2.5.4 Multiple comparison fixes

People have done a lot of work on the multiple comparison problem for obvious reasons, namely, it’s really annoying. So there are a lot of methods for handling it, with varying degrees of complexity. We’ll look at the simplest one and then give a shout-out to one of the others that’s commonly used, but you can always look up more options later!

The first method that everybody learns for this is called the Bonferroni correction. It works like this: suppose you’re really comfortable with some value of \(\alpha\). If you’re going to do \(m\) different hypothesis tests, then instead of using \(\alpha\) as your confidence level for each test, use \(\alpha/m\). So if your preferred \(\alpha\) is 0.05 and you want to do 10 tests, you do each one with an \(\alpha\) level of 0.005. There’s also an extension of this to confidence intervals developed by Olive Jean Dunn, who didn’t get it named after her.

The Bonferroni approach is nice because it’s really simple; it’s easy to explain what you’re doing, and it doesn’t require any extra tools or functions to implement it. The problem is, it’s also really harsh. It does ensure that your overall chance of making any type I error is no higher than \(\alpha\), but at a cost – it becomes extremely difficult to reject \(H_0\) in any given test. You lose a lot of statistical power.

Another approach is called Tukey’s HSD, which stands for “honestly significant difference.” This gets used in the context where you’re comparing all possible pairs of groups: so your null hypotheses are \(H_0: \mu_i = \mu_j\) for all combinations of \(i\) and \(j\).

We won’t go into the math here, but the basic idea is this.
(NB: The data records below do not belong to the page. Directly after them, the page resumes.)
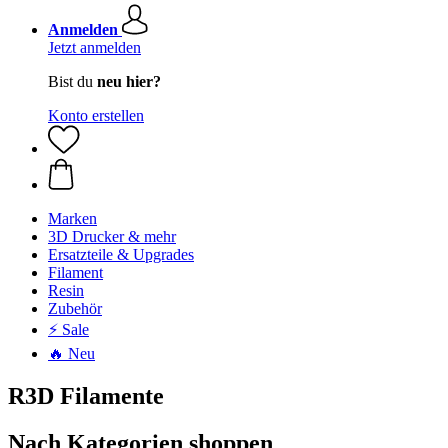
Anmelden
Jetzt anmelden
Bist du
neu hier?
Konto erstellen
Marken
3D Drucker & mehr
Ersatzteile & Upgrades
Filament
Resin
Zubehör
⚡ Sale
🔥 Neu
R3D Filamente
Nach Kategorien shoppen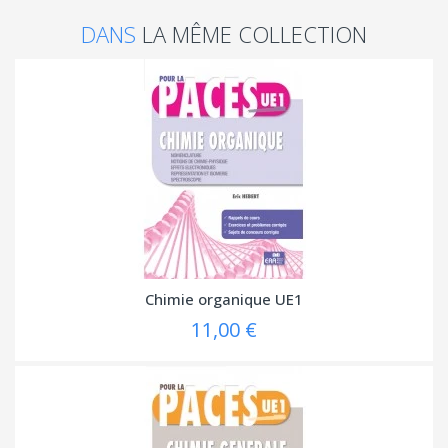
DANS
LA MÊME COLLECTION
Chimie organique UE1
11,00 €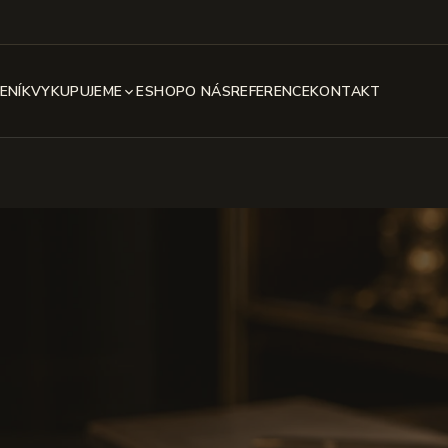
ENÍK
VYKUPUJEME
ESHOP
O NÁS
REFERENCE
KONTAKT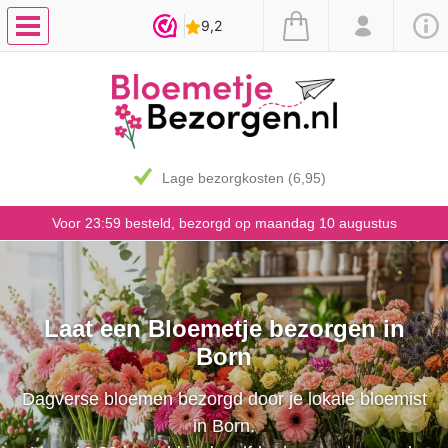
Lage bezorgkosten (6,95)
Voor 23:59 besteld, bezorgd op maandag 10 augustus
Laat een Bloemetje bezorgen in
Born
Dagverse bloemen bezorgd door je lokale bloemist
in Born.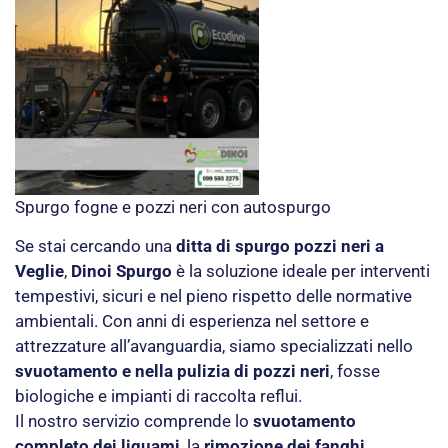
Spurgo fogne e pozzi neri con autospurgo
Se stai cercando una
ditta di spurgo pozzi neri a
Veglie
,
Dinoi Spurgo
è la soluzione ideale per interventi
tempestivi, sicuri e nel pieno rispetto delle normative
ambientali. Con anni di esperienza nel settore e
attrezzature all’avanguardia, siamo specializzati nello
svuotamento e nella pulizia di pozzi neri
, fosse
biologiche e impianti di raccolta reflui.
Il nostro servizio comprende lo
svuotamento
completo dei liquami
, la
rimozione dei fanghi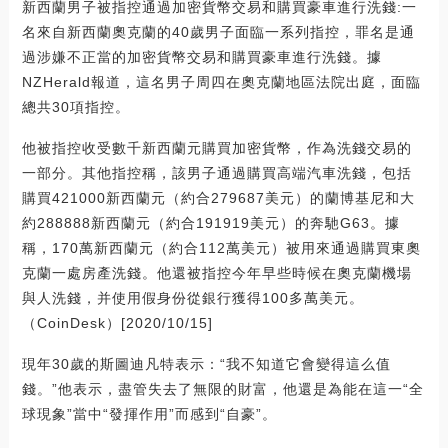
新西蘭男子被指控通過加密貨幣交易和購買豪車進行洗錢:一
名來自新西蘭奧克蘭的40歲男子面臨一系列指控，罪名是通
過涉嫌不正當的加密貨幣交易和購買豪車進行洗錢。據
NZHerald報道，這名男子周四在奧克蘭地區法院出庭，面臨
總共30項指控。
他被指控收受數千新西蘭元購買加密貨幣，作為洗錢交易的
一部分。其他指控稱，該男子通過購買高端汽車洗錢，包括
購買421000新西蘭元（約合279687美元）的蘭博基尼和大
約288888新西蘭元（約合191919美元）的奔馳G63。據
稱，170萬新西蘭元（約合112萬美元）被用來通過購買東奧
克蘭一處房產洗錢。他還被指控今年早些時候在奧克蘭機場
與人洗錢，并使用假身份從銀行獲得100多萬美元。
（CoinDesk）[2020/10/15]
現年30歲的斯圖迪凡特表示：“我不知道它會變得這么值
錢。”他表示，盡管失去了無限的財富，他還是為能在這一“全
球現象”當中“發揮作用”而感到“自豪”。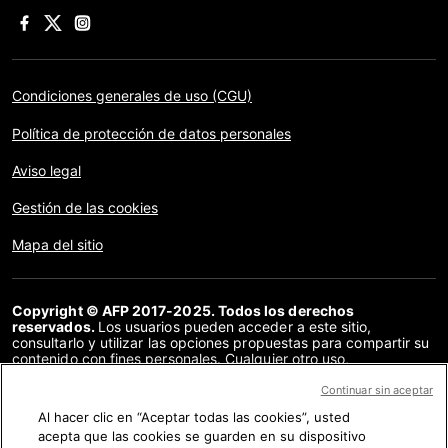
Condiciones generales de uso (CGU)
Política de protección de datos personales
Aviso legal
Gestión de las cookies
Mapa del sitio
Copyright © AFP 2017-2025. Todos los derechos
reservados.
Los usuarios pueden acceder a este sitio,
consultarlo y utilizar las opciones propuestas para compartir su
contenido con fines personales. Cualquier otro uso,
especialmente la reproducción, la comunicación al público o la
distribución del contenido de este sitio, en su totalidad o en
Continuar sin aceptar
parte, para cualquier otro fin y/o por otros medios, sin un
Al hacer clic en “Aceptar todas las cookies”, usted
acuerdo específico firmado con la AFP, está estrictamente
acepta que las cookies se guarden en su dispositivo
prohibido. Los elementos analizados en cada verificación se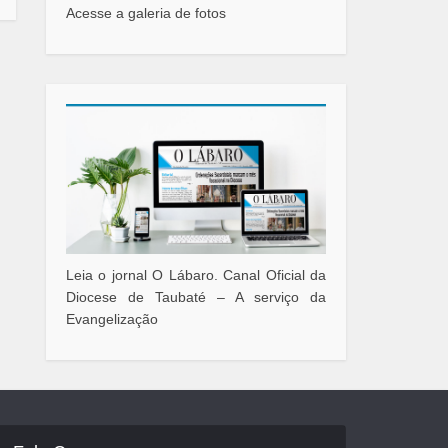
Acesse a galeria de fotos
Leia o jornal O Lábaro. Canal Oficial da
Diocese de Taubaté – A serviço da
Evangelização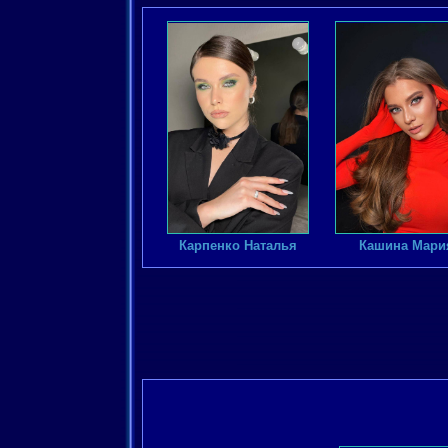
Карпенко Наталья
Кашина Мари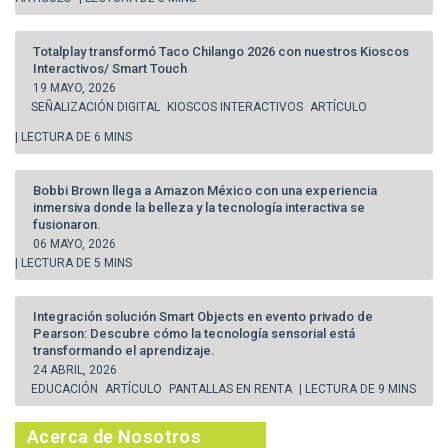
Totalplay transformó Taco Chilango 2026 con nuestros Kioscos
Interactivos/ Smart Touch
19 MAYO, 2026
SEÑALIZACIÓN DIGITAL
KIOSCOS INTERACTIVOS
ARTÍCULO
| LECTURA DE 6 MINS
Bobbi Brown llega a Amazon México con una experiencia
inmersiva donde la belleza y la tecnología interactiva se
fusionaron.
06 MAYO, 2026
| LECTURA DE 5 MINS
Integración solución Smart Objects en evento privado de
Pearson: Descubre cómo la tecnología sensorial está
transformando el aprendizaje.
24 ABRIL, 2026
EDUCACIÓN
ARTÍCULO
PANTALLAS EN RENTA
| LECTURA DE 9 MINS
Acerca de Nosotros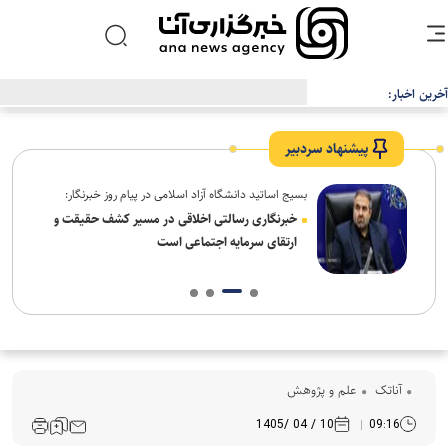
آخرین اخبار:
پیشنهاد سردبیر
بسیج اساتید دانشگاه آزاد اسلامی در پیام روز خبرنگار:
ردم،
خبرنگاری رسالتی اخلاقی در مسیر کشف حقیقت و
ارتقای سرمایه اجتماعی است
آناتک
علم و پژوهش
10 / 04 /1405
09:16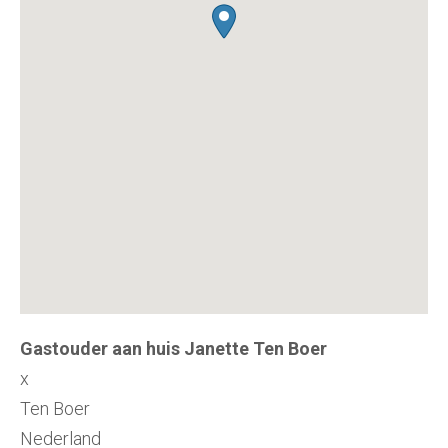
Gastouder aan huis Janette Ten Boer
x
Ten Boer
Nederland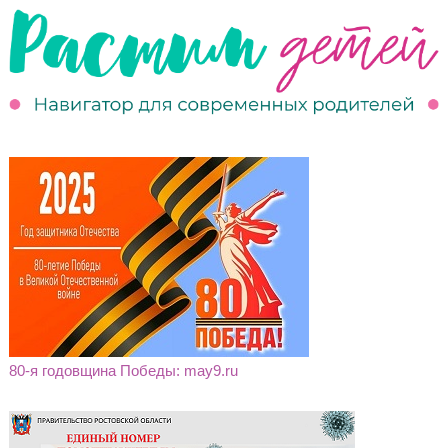
80-я годовщина Победы: may9.ru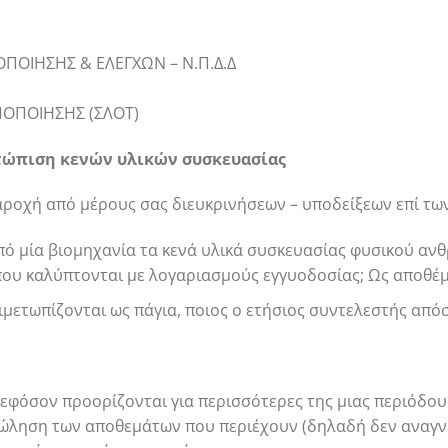
ΠΟΙΗΣΗΣ & ΕΛΕΓΧΩΝ – Ν.Π.Δ.Δ
ΠΟΠΟΙΗΣΗΣ (ΣΛΟΤ)
ετώπιση κενών υλικών συσκευασίας
αροχή από μέρους σας διευκρινήσεων – υποδείξεων επί τ
πό μία βιομηχανία τα κενά υλικά συσκευασίας φυσικού αν
 που καλύπτονται με λογαριασμούς εγγυοδοσίας; Ως αποθέμ
μετωπίζονται ως πάγια, ποιος ο ετήσιος συντελεστής από
 εφόσον προορίζονται για περισσότερες της μιας περιόδου
πώληση των αποθεμάτων που περιέχουν (δηλαδή δεν αναγνω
If you’re doing a bunch of group-vs.-group comparisons, if anything is going to look significant, it’ll be the comparison between the highest group and the lowest group. So Tukey asks: if \(H_0\) is true overall and none of the groups are really different, how far apart would we expect the highest group and the lowest group to be? If we can’t find a difference bigger than that, then probably nothing is going on. This is called Tukey’s range statistic, and that’s what the HSD method is based on.

In R, the function TukeyHSD in the stats library helpfully performs this analysis for us. It works on an aov object:

TukeyHSD(x = chicken_aov, ordered = FALSE, conf.level = 0.95)
##   Tukey multiple comparisons of means
##     95% family-wise confidence level
## Fit: aov.default(formula = weight ~ Diet, data = chicken_dat)
## $Diet
##          diff         lwr       upr     p adj
## 2-1  35.18824 -27.0570451  97.43352 0.4394508
## 3-1  88.48824  26.2429549 150.73352 0.0024869
## 4-1  63.47712  -0.9086564 127.86290 0.0545918
## 3-2  53.30000 -16.5496130 123.14961 0.1895019
## 4-2  28.28889 -43.4747665 100.05254 0.7186387
## 4-3 -25.01111 -96.7747665  46.75254 0.7877511

This output gives you a lot of information! Each row corresponds to a pair of groups: 2 vs. 1, 3 vs. 1, and so on. The diff column gives the difference between the two group means. Then lwr and upr give a confidence interval for the true difference between the groups – adjusted for the fact that you’re doing multiple comparisons. And finally p adj gives the adjusted p-value for that comparison.

You can see how these results align with what you saw in the boxplot:

chicken_dat %>%
  ggplot() +
  geom_boxplot(aes(x = Diet, y = weight))

These results tell us that diet 3 does seem to be different from diet 1, but I’m not really confident that any of the other pairs are different. Mayyyybe 4 vs. 1 if I’m feeling generous. But note that that 3-vs.-1 difference was enough to reject the ANOVA hypothesis that all the group means were the same!